Supplies which are exempted from VAT are often called “VAT-free” supplies. However, exempt from VAT is not the same as free from VAT. To the contrary, being exempt from VAT simply means being treated as a consumer, i.e., the input VAT is non-deductible. Hence, there is an input taxation which results in hidden (blocked input) VAT. Hidden VAT is a result from the VAT exemptions and creates numerous problems for the society. In short, VAT becomes a tax on investments rather than a tax on consumption when there’s an exemption involved.
In Sweden, 40% of the theoretical VAT base consist of exemptions and many distortions can be identified.
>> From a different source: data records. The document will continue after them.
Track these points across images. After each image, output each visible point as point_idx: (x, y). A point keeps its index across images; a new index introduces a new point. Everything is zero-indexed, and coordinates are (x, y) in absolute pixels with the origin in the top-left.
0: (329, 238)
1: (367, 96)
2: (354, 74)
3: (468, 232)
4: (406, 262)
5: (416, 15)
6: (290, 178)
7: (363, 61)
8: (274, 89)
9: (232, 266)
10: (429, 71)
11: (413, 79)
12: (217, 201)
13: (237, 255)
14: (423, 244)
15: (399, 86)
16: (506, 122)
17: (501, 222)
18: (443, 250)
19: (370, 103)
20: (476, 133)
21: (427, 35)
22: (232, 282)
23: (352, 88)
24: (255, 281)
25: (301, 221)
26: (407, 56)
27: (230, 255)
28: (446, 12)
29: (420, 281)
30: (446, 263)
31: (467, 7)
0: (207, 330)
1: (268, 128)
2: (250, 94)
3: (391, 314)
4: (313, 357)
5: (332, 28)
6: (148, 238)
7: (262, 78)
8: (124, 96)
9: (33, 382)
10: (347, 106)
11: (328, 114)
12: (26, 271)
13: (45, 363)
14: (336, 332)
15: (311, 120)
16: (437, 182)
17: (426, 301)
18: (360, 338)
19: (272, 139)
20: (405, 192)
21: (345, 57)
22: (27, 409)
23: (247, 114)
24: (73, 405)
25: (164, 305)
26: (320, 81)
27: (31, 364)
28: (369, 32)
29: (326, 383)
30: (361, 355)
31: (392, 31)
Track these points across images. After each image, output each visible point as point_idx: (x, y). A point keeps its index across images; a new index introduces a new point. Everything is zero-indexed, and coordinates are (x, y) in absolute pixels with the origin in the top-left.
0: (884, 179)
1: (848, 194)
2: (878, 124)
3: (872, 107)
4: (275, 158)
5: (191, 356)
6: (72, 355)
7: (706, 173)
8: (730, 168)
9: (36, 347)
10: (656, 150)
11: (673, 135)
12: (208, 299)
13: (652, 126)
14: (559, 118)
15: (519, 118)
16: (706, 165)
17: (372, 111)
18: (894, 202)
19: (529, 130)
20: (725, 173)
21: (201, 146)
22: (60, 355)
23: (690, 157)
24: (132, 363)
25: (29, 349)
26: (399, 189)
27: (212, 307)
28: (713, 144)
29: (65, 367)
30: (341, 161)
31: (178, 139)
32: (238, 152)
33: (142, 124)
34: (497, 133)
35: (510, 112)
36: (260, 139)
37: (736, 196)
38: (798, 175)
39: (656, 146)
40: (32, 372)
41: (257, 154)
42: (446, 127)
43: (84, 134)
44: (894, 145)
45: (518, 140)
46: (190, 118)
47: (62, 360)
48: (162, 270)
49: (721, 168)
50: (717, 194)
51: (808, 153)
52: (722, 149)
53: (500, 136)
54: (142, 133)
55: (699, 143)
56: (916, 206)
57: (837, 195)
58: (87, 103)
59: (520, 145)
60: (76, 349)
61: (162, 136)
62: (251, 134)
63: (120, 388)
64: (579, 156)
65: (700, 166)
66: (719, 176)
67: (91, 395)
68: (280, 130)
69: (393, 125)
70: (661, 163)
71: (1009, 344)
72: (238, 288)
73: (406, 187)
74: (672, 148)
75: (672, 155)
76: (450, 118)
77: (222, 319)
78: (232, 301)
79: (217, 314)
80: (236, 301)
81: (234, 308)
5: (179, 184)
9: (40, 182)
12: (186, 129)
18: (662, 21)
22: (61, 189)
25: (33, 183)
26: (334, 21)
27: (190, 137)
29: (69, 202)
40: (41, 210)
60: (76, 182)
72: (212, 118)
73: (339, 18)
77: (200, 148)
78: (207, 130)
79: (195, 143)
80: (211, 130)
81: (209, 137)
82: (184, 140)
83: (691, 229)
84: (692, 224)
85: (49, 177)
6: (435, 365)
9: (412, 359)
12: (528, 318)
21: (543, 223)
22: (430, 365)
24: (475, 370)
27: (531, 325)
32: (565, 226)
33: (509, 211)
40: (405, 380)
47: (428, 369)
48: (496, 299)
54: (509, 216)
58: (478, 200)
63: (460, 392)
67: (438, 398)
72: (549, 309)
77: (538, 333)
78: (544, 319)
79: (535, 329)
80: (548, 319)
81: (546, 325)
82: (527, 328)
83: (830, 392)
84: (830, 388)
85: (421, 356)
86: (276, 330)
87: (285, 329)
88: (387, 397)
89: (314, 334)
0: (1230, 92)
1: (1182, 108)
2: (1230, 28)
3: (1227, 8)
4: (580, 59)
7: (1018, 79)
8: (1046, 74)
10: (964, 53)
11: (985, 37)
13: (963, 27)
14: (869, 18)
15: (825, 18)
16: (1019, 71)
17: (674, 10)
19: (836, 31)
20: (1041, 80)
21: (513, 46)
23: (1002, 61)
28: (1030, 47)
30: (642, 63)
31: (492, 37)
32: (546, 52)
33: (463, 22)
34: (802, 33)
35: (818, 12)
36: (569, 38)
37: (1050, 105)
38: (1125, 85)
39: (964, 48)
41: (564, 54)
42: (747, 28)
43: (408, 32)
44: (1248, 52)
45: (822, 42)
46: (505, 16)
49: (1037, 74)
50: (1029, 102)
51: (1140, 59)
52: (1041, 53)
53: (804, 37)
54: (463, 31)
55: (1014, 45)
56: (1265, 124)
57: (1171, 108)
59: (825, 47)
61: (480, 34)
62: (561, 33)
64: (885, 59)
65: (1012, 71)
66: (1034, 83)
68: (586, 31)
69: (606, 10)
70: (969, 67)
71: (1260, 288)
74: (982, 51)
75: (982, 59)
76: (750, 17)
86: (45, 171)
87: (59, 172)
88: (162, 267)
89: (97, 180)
For instance, the Swedish VAT exemptions entail that schools are referred to modular housing arrangements; investments in IT-systems and equipment are postponed within the welfare sector; co-working spaces are hindered; and offices are built instead of housing.
In the everyday debate, it’s not unusual to hear that the VAT rules can’t be changed because they’re regulated by EU law. However, as shown in a new report (full (Sw) summary (En)) from the Confederation of Swedish Enterprise, such statements are not correct. The EU Member States (including Sweden) have a substantial margin of discretion when it comes to how the EU directive should be implemented.
The report outlines the current exemptions in the Swedish VAT Act and describes the problems which arise from the exemptions. Out of eleven exempted areas which are looked into there are possibilities to unilaterally affect the base within nine of them. From the report, it becomes evident that VAT exemptions hamper investment, create distortions and lead to double taxation and other harmful results. One might wonder why this is not investigated by the Swedish legislator then – would it be costly to mitigate these problems? No. The report also calculates the possible public financial effect a broader VAT base could entail and finds that the net effect would be an increase of the VAT revenues. A broader VAT base should be implemented on its own merits due to the increased efficiency which would follow. However, the increased tax revenue that would follow could advantageously be used to finance other well needed tax reforms (such as lowering the income tax, capital gains tax or the VAT rate).
Lastly, it should be noted that it is evident that the EU VAT Directive also needs to be reformed. The EU exemptions stem from the sixth directive whose preparatory work is almost 50 years old. Since then a lot has happened. Even if the Member States can mitigate some of the problems caused by the exemptions, a major EU overhaul is needed. One starting point would be a broader base with a possibility to use a social tax rate instead of social exemptions. During such an overhaul it would be important to take the available IT-systems into account. Today, the legislator seems to overestimate the possibilities within such systems and underestimate the cost for manual adjustments of the systems.